• [RECORDS FOR THIS EXERCISE]:
────────────────────────────────────────

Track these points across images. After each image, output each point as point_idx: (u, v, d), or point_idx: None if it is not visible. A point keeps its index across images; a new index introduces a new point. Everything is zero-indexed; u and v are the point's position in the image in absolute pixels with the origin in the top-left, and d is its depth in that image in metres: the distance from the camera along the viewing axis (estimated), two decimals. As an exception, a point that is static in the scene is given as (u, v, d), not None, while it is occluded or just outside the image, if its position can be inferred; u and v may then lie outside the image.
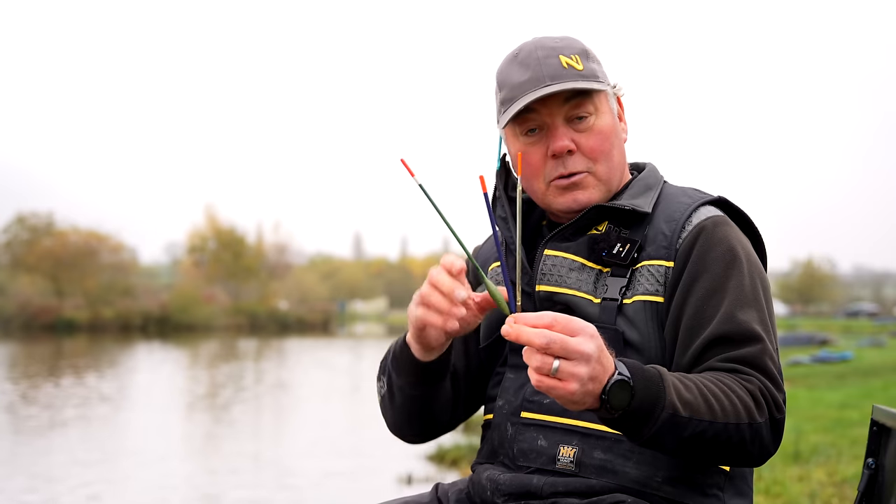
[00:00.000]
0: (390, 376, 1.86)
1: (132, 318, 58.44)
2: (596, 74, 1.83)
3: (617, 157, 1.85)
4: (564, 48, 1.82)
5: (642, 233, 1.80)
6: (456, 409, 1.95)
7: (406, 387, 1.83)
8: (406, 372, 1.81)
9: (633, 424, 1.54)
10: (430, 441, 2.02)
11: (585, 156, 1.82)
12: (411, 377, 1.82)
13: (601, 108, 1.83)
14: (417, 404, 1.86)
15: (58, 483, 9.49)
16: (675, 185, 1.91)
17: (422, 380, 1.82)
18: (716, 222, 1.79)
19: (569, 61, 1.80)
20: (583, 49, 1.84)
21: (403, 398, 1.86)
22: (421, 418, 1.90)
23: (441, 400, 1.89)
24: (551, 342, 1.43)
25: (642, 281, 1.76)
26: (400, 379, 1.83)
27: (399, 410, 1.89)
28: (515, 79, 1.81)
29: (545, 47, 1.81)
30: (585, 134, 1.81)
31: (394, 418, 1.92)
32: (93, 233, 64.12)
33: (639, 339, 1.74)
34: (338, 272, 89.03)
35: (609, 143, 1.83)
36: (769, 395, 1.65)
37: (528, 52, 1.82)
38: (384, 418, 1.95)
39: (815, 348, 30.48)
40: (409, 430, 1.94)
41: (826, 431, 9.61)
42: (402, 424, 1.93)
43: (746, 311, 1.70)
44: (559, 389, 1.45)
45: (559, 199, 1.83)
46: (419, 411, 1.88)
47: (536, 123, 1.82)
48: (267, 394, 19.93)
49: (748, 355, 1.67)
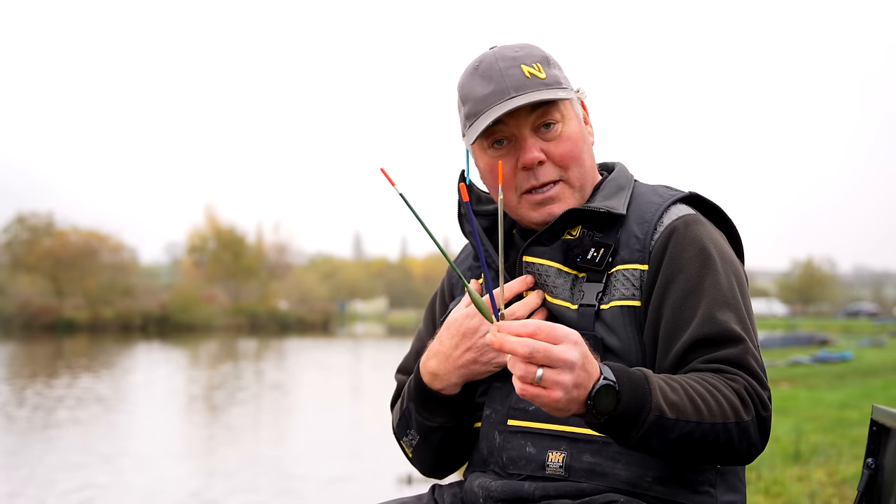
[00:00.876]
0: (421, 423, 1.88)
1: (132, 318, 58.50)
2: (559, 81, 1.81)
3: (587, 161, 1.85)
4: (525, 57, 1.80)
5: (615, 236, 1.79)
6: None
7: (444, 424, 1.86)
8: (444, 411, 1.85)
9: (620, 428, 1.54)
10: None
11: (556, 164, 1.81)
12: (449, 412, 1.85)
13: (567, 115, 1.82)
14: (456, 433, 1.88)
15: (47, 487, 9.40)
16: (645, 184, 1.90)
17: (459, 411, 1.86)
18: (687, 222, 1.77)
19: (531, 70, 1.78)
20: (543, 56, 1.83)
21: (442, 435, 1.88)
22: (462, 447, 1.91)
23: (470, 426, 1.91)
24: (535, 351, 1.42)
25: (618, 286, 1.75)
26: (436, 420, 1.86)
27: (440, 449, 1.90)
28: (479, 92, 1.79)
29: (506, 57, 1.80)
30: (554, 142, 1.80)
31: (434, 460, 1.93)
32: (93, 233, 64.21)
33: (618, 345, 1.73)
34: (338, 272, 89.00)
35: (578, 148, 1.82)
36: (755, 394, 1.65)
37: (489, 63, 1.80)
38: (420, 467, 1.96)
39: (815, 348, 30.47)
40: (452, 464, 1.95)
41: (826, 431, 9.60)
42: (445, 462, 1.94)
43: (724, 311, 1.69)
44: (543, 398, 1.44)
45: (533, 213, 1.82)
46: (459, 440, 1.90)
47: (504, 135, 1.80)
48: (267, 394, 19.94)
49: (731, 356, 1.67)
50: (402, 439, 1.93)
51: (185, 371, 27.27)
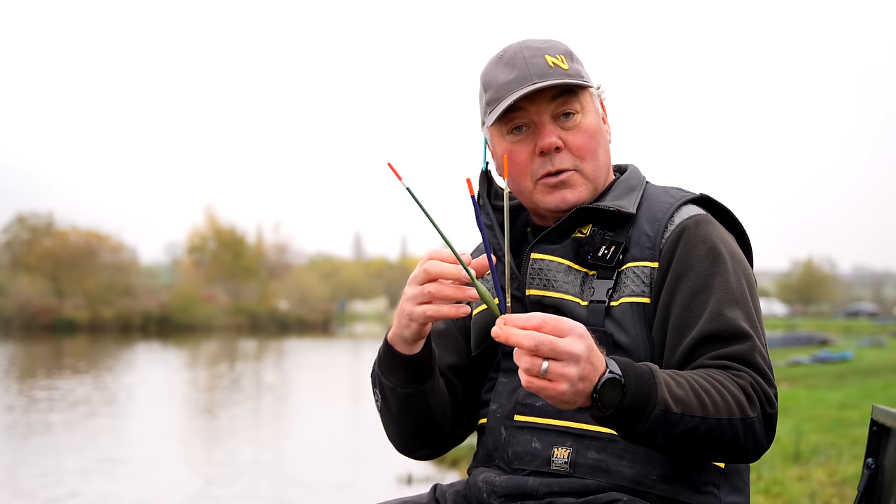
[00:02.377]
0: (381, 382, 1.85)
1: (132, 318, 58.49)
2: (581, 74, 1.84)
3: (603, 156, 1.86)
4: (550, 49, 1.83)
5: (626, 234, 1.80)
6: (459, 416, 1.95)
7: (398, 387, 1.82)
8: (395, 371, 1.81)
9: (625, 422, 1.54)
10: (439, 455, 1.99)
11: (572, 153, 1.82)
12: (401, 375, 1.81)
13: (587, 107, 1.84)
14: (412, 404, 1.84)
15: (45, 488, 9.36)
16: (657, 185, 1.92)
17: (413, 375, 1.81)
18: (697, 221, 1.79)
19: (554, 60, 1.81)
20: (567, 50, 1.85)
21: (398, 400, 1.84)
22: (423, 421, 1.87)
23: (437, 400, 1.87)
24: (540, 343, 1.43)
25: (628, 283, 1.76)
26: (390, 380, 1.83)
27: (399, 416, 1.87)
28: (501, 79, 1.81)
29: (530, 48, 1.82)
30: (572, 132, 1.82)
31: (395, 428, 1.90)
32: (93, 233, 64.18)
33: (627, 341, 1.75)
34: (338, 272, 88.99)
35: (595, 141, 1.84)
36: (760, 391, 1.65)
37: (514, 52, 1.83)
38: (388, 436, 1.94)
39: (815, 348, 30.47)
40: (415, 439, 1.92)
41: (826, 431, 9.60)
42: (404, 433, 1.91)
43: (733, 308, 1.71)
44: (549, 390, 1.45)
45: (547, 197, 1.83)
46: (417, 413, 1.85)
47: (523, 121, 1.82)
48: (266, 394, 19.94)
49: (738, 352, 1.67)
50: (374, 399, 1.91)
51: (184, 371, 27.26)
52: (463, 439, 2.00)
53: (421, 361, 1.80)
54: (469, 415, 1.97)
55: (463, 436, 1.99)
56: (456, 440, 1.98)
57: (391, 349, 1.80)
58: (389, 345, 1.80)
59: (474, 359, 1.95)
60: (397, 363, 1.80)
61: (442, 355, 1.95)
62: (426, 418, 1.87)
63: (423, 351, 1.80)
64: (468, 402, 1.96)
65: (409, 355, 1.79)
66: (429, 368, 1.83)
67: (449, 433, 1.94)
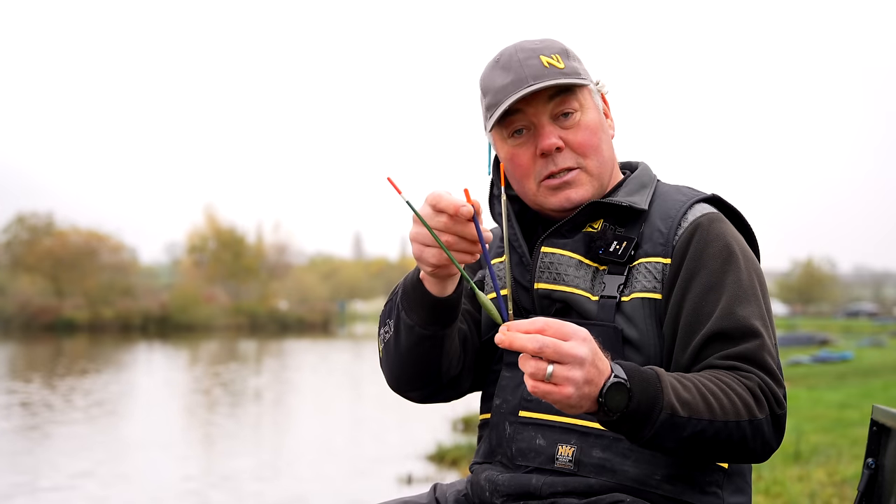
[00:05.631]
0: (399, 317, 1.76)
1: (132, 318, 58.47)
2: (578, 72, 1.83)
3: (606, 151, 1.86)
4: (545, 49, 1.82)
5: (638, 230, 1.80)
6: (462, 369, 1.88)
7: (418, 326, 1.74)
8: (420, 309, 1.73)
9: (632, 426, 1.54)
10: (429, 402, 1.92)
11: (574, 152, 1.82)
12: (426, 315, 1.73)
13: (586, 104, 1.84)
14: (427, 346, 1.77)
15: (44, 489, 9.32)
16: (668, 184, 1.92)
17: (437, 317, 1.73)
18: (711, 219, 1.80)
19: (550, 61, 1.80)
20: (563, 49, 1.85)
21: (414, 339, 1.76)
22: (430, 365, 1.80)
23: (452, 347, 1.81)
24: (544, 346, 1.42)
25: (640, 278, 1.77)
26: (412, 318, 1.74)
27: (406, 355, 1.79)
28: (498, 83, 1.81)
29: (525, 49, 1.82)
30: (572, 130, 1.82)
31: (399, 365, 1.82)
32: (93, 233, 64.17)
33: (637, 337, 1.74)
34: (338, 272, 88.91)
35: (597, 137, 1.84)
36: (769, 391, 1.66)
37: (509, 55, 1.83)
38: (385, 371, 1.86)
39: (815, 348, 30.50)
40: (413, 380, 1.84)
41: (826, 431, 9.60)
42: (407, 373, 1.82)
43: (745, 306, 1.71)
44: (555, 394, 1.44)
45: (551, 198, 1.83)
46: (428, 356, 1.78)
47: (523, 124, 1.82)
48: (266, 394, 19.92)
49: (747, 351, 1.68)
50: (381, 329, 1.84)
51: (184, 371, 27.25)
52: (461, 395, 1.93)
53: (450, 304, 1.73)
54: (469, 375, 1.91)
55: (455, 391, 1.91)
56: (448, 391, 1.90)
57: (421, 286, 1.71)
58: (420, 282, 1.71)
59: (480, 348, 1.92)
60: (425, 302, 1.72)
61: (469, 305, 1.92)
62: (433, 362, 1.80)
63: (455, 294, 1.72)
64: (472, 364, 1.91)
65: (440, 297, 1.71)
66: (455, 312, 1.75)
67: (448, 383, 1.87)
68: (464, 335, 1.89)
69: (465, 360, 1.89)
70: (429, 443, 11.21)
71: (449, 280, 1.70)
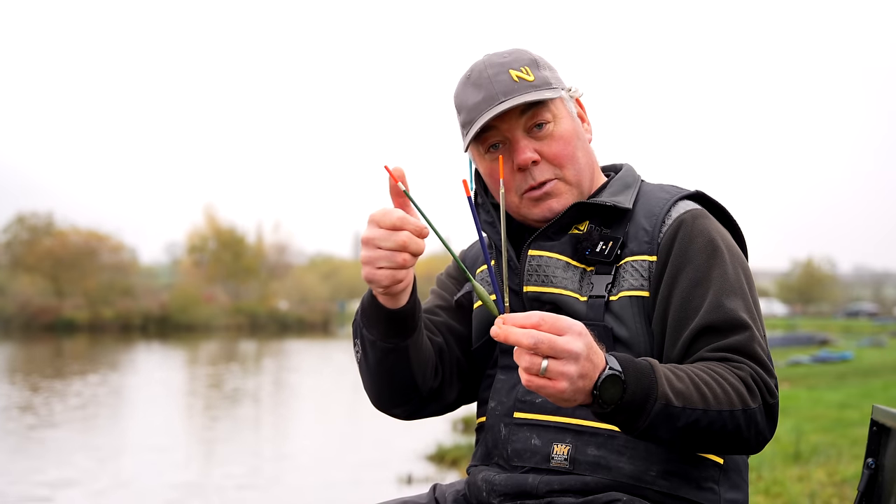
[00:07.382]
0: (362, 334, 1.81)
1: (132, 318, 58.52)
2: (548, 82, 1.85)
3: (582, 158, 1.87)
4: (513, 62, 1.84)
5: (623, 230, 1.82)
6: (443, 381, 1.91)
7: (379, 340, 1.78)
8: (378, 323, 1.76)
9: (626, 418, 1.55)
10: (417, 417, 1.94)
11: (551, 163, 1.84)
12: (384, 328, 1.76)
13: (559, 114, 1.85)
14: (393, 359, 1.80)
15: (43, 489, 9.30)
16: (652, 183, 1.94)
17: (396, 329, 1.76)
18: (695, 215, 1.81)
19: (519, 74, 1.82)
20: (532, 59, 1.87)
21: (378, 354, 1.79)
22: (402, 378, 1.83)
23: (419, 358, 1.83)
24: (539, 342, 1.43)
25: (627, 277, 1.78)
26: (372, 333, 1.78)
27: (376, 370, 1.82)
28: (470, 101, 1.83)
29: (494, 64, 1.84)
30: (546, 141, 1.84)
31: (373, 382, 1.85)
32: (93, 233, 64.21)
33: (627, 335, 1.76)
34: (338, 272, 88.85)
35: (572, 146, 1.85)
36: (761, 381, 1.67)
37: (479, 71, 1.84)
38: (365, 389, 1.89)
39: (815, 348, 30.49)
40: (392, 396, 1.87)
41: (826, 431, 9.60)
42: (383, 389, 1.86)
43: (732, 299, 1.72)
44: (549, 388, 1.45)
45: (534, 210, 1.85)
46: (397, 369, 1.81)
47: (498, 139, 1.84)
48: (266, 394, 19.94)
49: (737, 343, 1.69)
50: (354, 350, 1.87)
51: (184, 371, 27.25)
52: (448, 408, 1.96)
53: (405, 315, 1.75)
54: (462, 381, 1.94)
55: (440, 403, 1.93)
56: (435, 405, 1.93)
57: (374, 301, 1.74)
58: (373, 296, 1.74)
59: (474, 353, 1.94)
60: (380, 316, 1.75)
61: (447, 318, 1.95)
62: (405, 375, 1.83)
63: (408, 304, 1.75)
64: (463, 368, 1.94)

────────────────────────────────────────

Output a verbatim copy of the lines from the line containing "70: (429, 443, 11.21)" through the end of the data, both included, without any images.

• [RESPONSE]:
70: (429, 443, 11.21)
71: (449, 280, 1.70)
[00:07.382]
0: (362, 334, 1.81)
1: (132, 318, 58.52)
2: (548, 82, 1.85)
3: (582, 158, 1.87)
4: (513, 62, 1.84)
5: (623, 230, 1.82)
6: (443, 381, 1.91)
7: (379, 340, 1.78)
8: (378, 323, 1.76)
9: (626, 418, 1.55)
10: (417, 417, 1.94)
11: (551, 163, 1.84)
12: (384, 328, 1.76)
13: (559, 114, 1.85)
14: (393, 359, 1.80)
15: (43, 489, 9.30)
16: (652, 183, 1.94)
17: (396, 329, 1.76)
18: (695, 215, 1.81)
19: (519, 74, 1.82)
20: (532, 59, 1.87)
21: (378, 354, 1.79)
22: (402, 378, 1.83)
23: (419, 358, 1.83)
24: (539, 342, 1.43)
25: (627, 277, 1.78)
26: (372, 333, 1.78)
27: (376, 370, 1.82)
28: (470, 101, 1.83)
29: (494, 64, 1.84)
30: (546, 141, 1.84)
31: (373, 382, 1.85)
32: (93, 233, 64.21)
33: (627, 335, 1.76)
34: (338, 272, 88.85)
35: (572, 146, 1.85)
36: (761, 381, 1.67)
37: (479, 71, 1.84)
38: (365, 389, 1.89)
39: (815, 348, 30.49)
40: (392, 396, 1.87)
41: (826, 431, 9.60)
42: (383, 389, 1.86)
43: (732, 299, 1.72)
44: (549, 388, 1.45)
45: (534, 210, 1.85)
46: (397, 369, 1.81)
47: (498, 139, 1.84)
48: (266, 394, 19.94)
49: (737, 343, 1.69)
50: (354, 350, 1.87)
51: (184, 371, 27.25)
52: (448, 408, 1.96)
53: (405, 315, 1.75)
54: (462, 381, 1.94)
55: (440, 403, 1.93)
56: (435, 405, 1.93)
57: (374, 301, 1.74)
58: (373, 296, 1.74)
59: (474, 353, 1.94)
60: (380, 316, 1.75)
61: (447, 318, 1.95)
62: (405, 375, 1.83)
63: (408, 304, 1.75)
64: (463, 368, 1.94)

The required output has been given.